For whatever reason, during round 3 of the 2018 Llucmajor Open held in the Mediterranean Balearic Islands, Spanish GM David Larino Nieto was not in the mood for any theoretical debates and started the game with 1.e3 Nf6 2.g4!? in Larino Nieto, D. - Sumets, A. His opponent, a strong Ukranian grandmaster, kept his cool with the modest 2. ... h6 and from there, white adopted a typical hedgehog-style setup with 3.Bg2 d5 4.h3 e5 5.Ne2 c6 6.b3 Nbd7 7.Bb2 Later on, the Spaniard got a little too adventurous with the brave 12.Kd2?! and Sumets ended up winning a long 53 move struggle.

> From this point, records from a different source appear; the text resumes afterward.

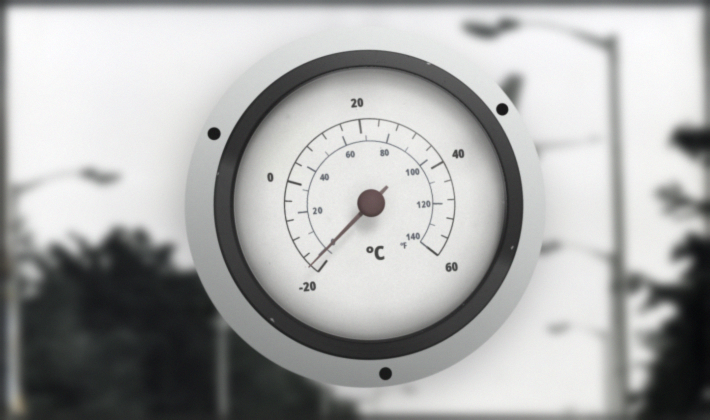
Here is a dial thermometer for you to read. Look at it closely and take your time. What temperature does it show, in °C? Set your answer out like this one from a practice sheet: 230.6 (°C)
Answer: -18 (°C)
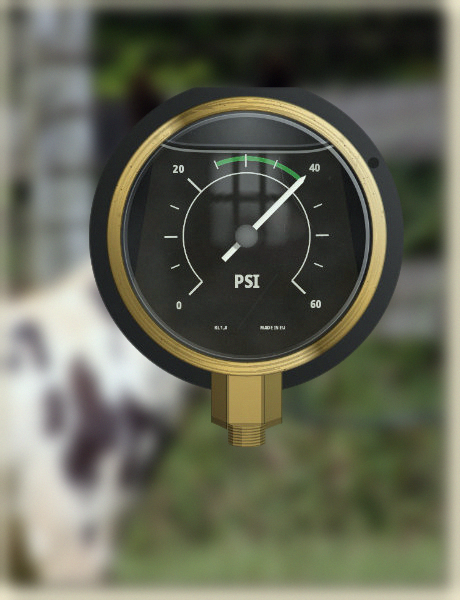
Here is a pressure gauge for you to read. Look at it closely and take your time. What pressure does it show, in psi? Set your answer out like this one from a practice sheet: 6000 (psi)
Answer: 40 (psi)
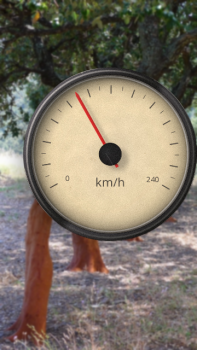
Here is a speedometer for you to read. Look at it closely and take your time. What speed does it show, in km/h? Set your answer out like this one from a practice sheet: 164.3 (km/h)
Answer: 90 (km/h)
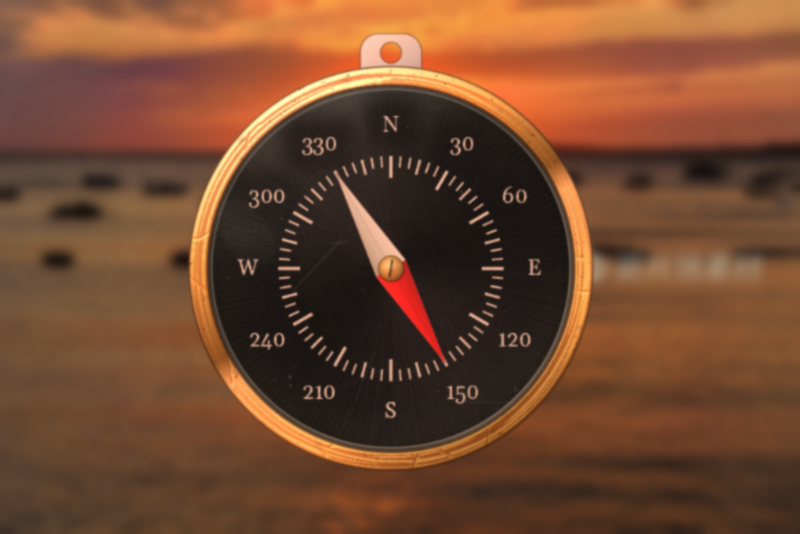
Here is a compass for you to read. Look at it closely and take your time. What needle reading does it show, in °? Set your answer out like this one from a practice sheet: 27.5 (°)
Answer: 150 (°)
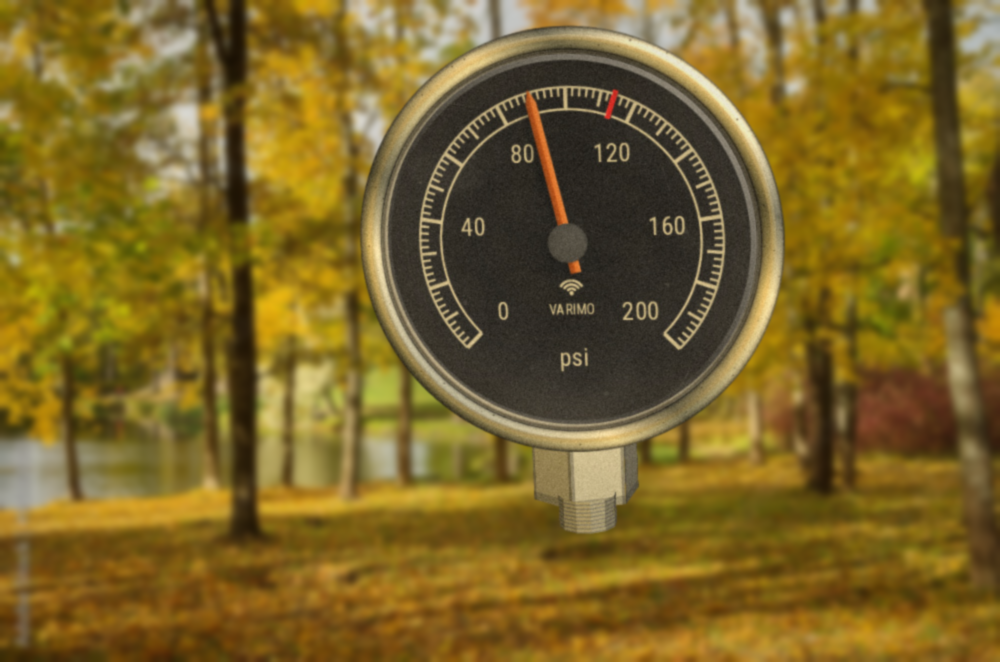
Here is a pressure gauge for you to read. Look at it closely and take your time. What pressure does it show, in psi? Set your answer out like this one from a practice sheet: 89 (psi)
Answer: 90 (psi)
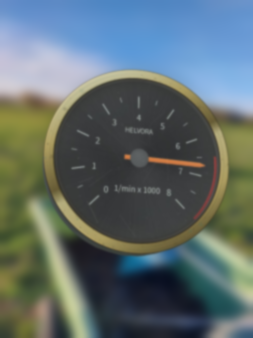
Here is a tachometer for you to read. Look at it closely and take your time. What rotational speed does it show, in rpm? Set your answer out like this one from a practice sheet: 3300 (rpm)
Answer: 6750 (rpm)
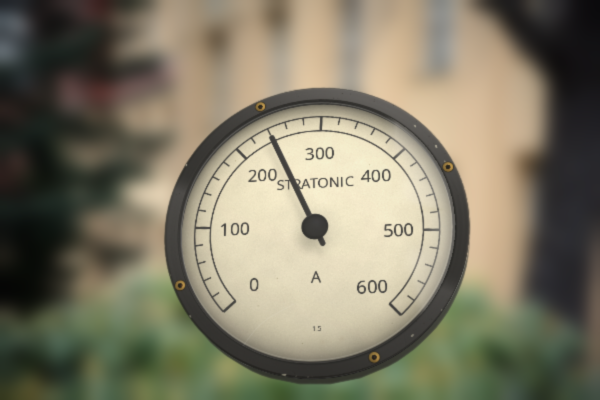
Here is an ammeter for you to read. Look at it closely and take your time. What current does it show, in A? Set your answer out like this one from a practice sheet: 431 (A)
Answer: 240 (A)
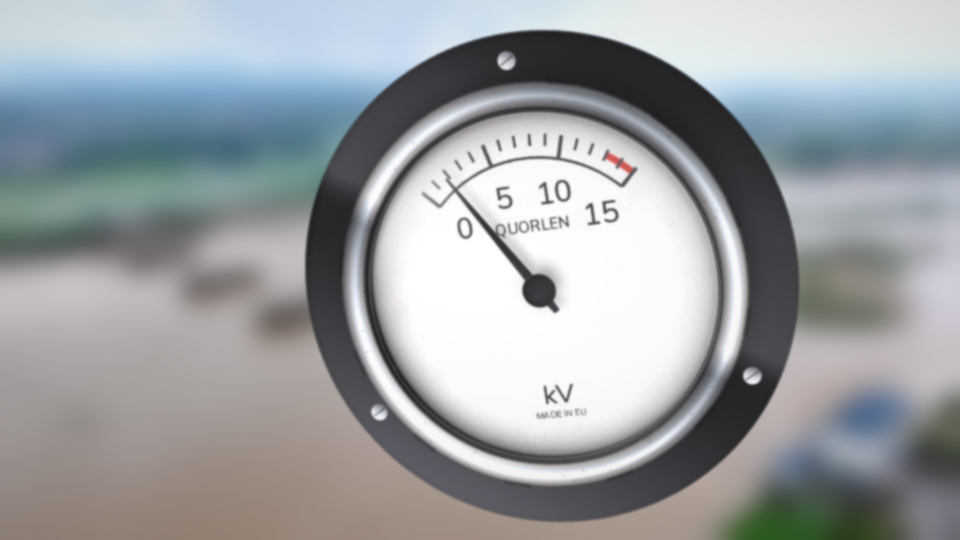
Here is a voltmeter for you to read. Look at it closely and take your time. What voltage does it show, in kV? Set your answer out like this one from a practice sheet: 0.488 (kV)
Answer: 2 (kV)
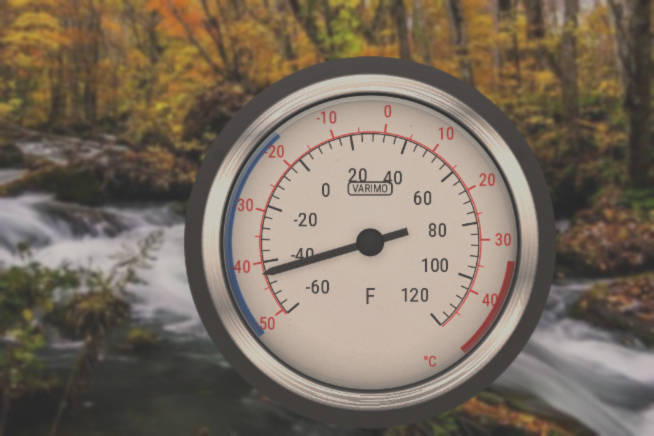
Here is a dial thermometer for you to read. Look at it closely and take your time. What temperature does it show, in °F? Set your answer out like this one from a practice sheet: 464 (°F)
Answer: -44 (°F)
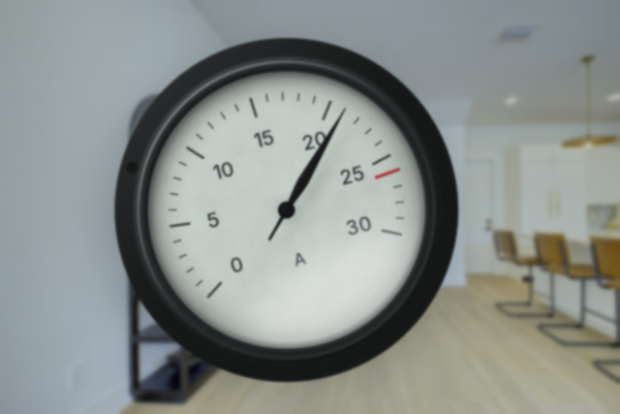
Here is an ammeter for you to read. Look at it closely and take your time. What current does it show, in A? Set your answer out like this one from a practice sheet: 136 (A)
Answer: 21 (A)
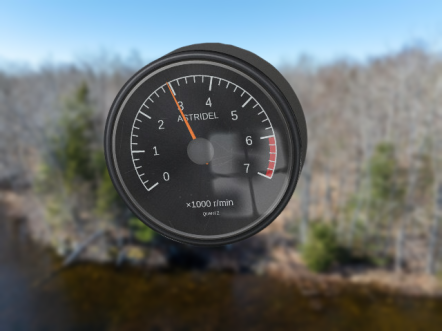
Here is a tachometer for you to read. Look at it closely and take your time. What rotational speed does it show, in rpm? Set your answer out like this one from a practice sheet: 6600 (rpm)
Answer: 3000 (rpm)
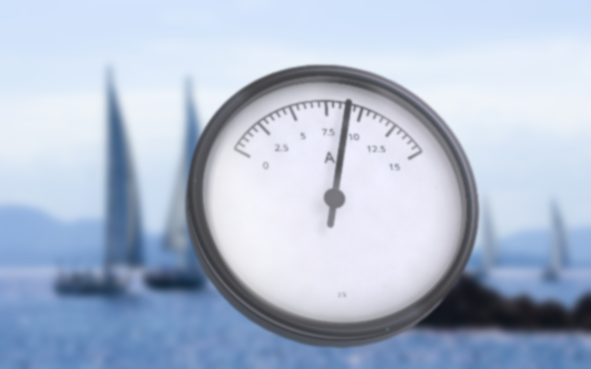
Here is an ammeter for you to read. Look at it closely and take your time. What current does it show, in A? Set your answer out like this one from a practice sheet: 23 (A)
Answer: 9 (A)
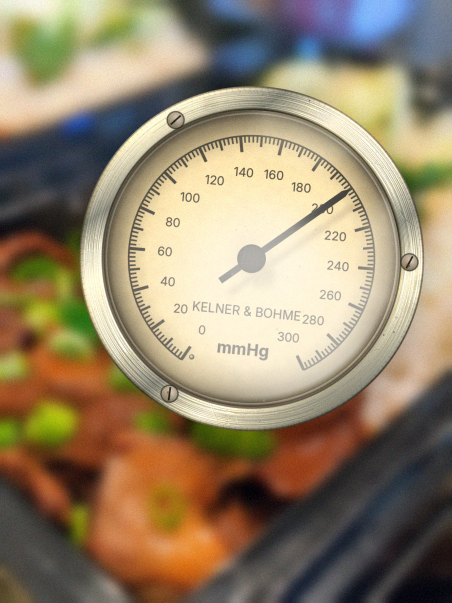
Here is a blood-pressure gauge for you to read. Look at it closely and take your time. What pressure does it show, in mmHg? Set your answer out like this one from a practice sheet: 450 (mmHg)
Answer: 200 (mmHg)
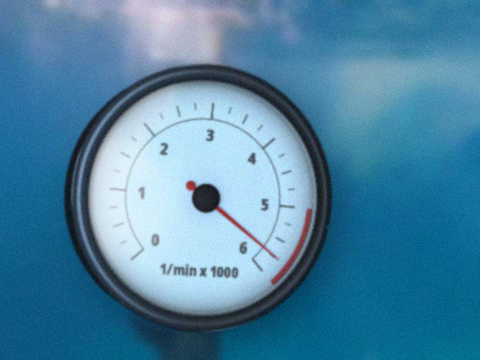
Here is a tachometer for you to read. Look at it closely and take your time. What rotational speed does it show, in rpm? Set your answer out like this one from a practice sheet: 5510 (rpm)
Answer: 5750 (rpm)
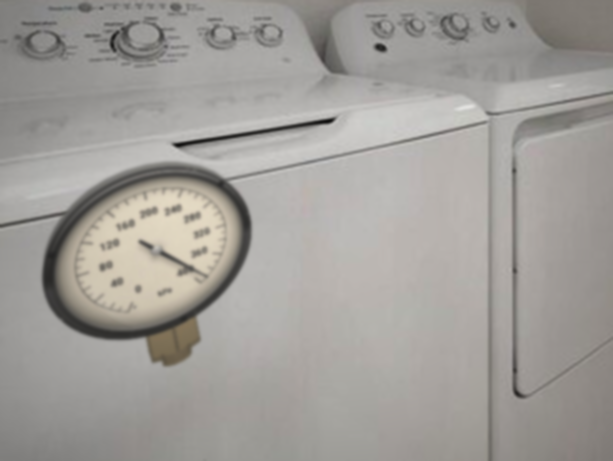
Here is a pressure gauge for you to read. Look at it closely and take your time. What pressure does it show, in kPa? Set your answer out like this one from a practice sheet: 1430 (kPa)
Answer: 390 (kPa)
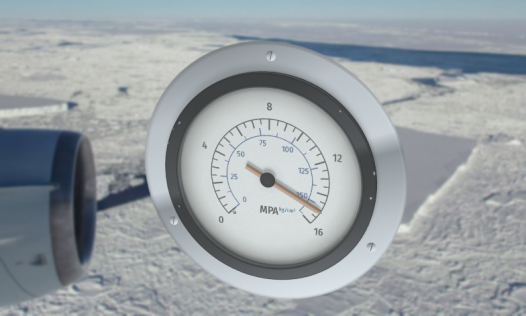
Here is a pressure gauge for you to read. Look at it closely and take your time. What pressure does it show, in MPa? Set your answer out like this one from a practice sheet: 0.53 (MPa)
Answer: 15 (MPa)
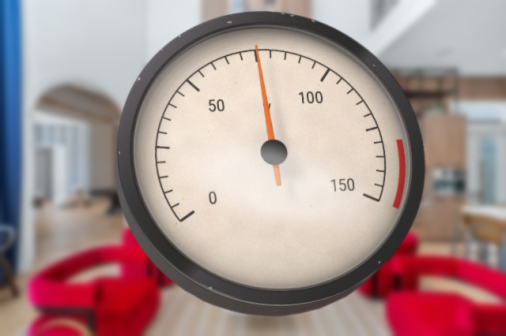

#1 - If you haven't moved both your b and g-pawns past the fourth rank in the opening, you're doing something wrong
For our final game, the encounter Vaulin, A. - Sulskis, S. from the last round of a 1999 open tournament in Northern Poland quickly started off on a wacky note with the experienced Lithuanian grandmaster meeting 1.Nf3 with 1. ... b5!? Alexander Vaulin, himself an experienced Russian GM, reacted with his own queenside demonstration 2.a4!? and after 2. ... b4 tried to return to normal development with 3.g3. Sulskis was determined to create a mess though, and after 3. ... Bb7 4.Bg2 lashed out on the other wing with the novel 4. ... g5!? and reached a strange but playable position following 5.d3 g4 6.Nh4 Bxg2 7.Nxg2 d5 8.h3!? gxh3 9.Rxh3 Qd7 10.Rh1 Nc6. Despite some hair-raising complications near the end, Vaulin emerged with the full point after Sulskis became a bit too cavalier with his own king safety.